## Task goal
Word for word, retype the lines from the one containing "vfov_deg: 5.6" to the one containing "focal_35mm: 64" below, keeping both end lines and dropping the pictures.

*** Source material

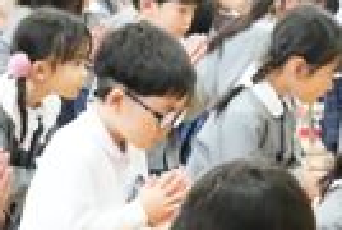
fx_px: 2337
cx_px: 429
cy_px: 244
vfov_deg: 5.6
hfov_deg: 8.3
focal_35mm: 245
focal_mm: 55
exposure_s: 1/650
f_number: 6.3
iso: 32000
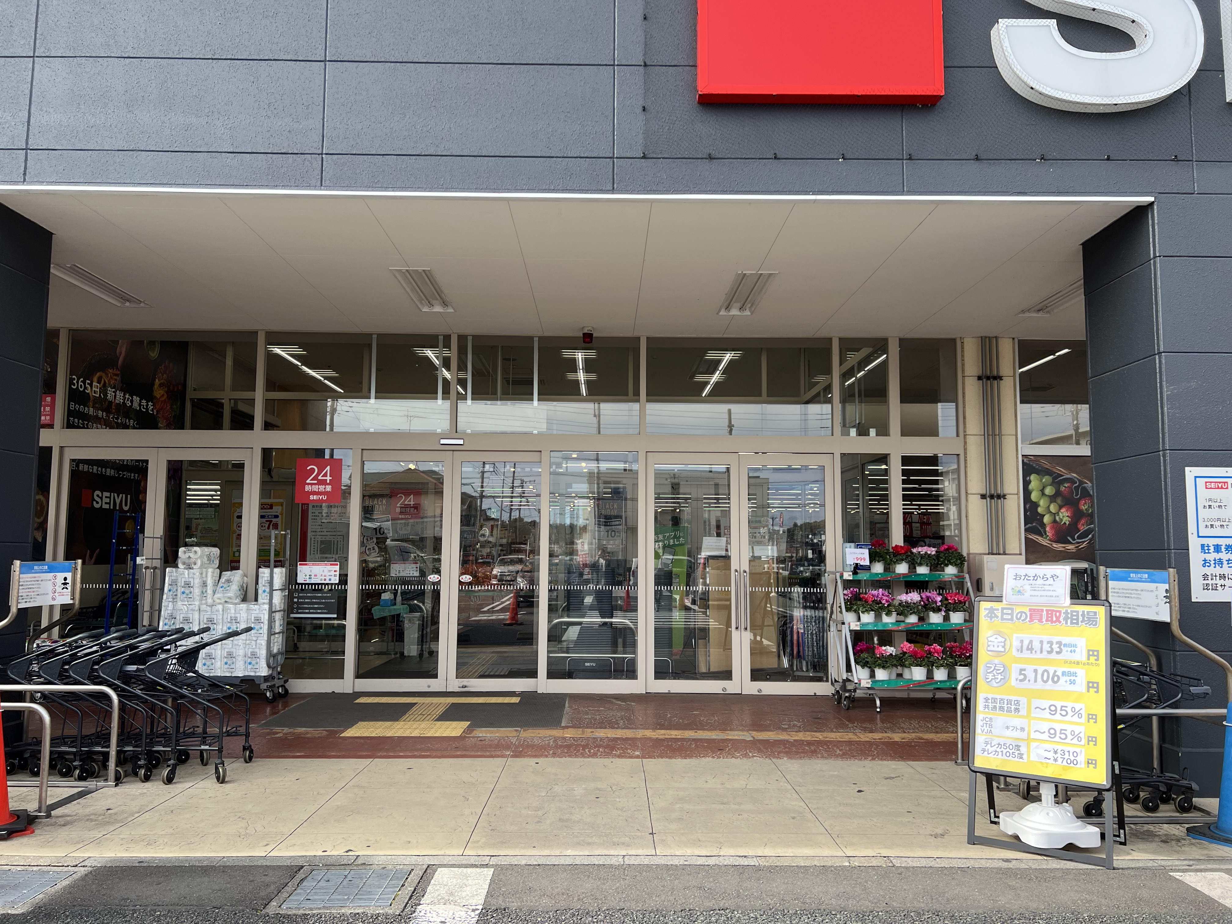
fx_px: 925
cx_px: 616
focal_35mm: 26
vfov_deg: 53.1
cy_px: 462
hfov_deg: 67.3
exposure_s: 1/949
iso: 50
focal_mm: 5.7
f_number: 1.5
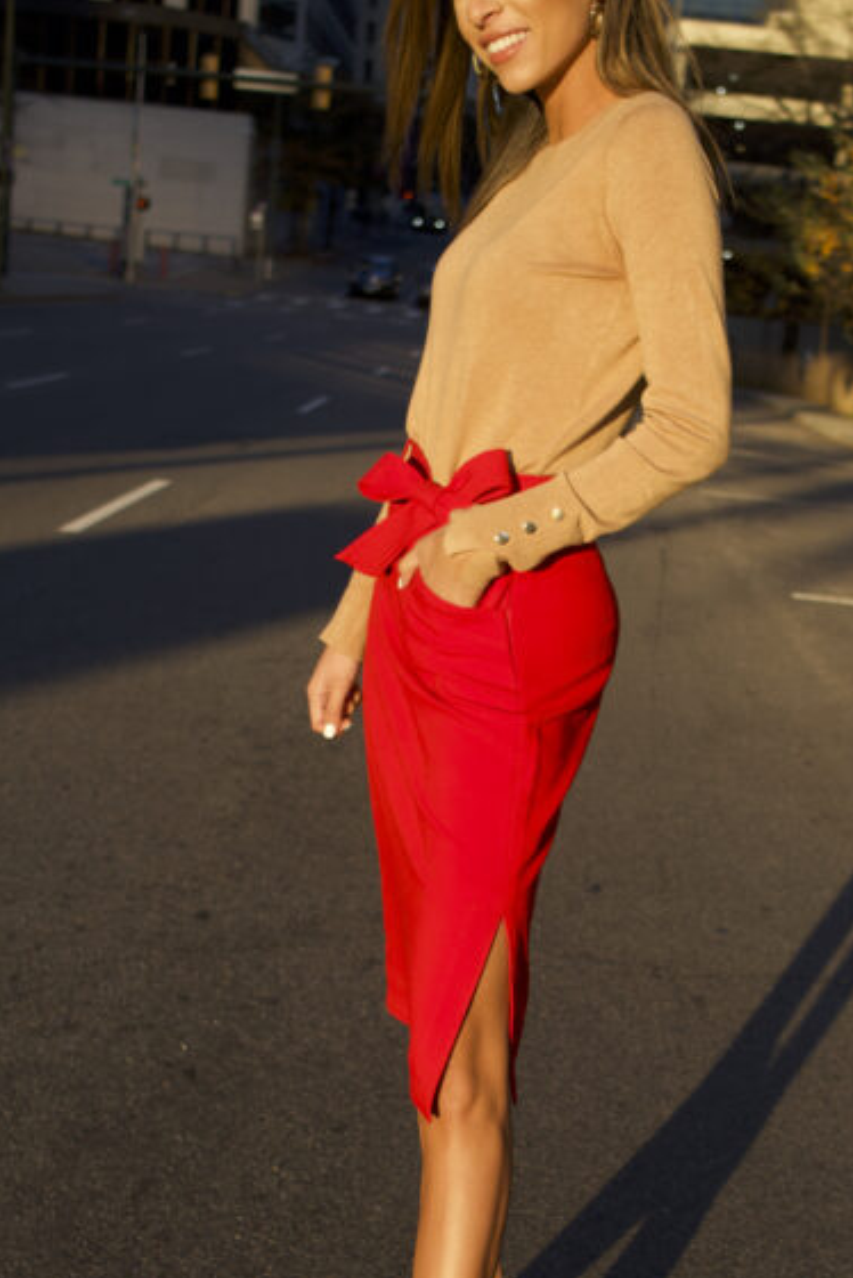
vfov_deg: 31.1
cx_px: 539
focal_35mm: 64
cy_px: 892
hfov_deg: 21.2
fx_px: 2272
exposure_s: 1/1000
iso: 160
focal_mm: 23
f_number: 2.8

******
*** Source material

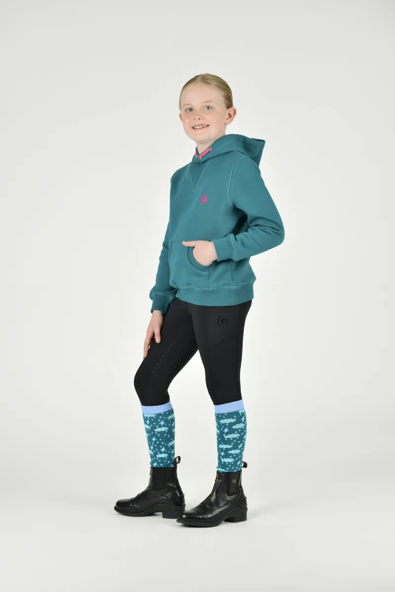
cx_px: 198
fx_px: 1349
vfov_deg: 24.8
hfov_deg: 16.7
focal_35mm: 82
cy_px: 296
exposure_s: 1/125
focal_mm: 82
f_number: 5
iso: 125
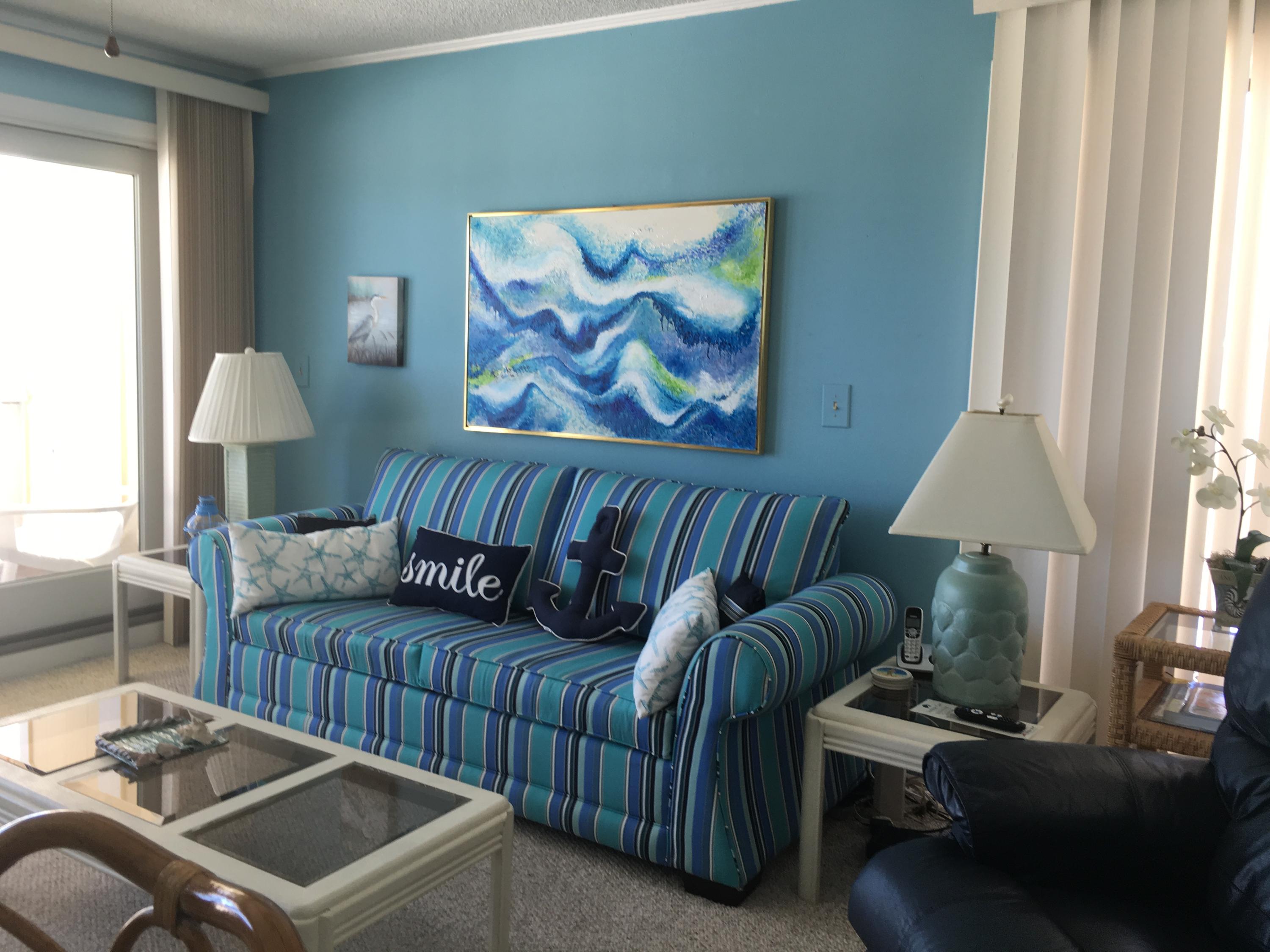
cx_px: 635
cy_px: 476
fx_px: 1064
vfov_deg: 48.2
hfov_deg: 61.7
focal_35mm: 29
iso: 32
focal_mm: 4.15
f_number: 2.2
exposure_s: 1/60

******

## Result
vfov_deg: 5.6
hfov_deg: 8.3
focal_35mm: 245
focal_mm: 55
exposure_s: 1/650
f_number: 6.3
iso: 32000
fx_px: 925
cx_px: 616
focal_35mm: 26
vfov_deg: 53.1
cy_px: 462
hfov_deg: 67.3
exposure_s: 1/949
iso: 50
focal_mm: 5.7
f_number: 1.5
vfov_deg: 31.1
cx_px: 539
focal_35mm: 64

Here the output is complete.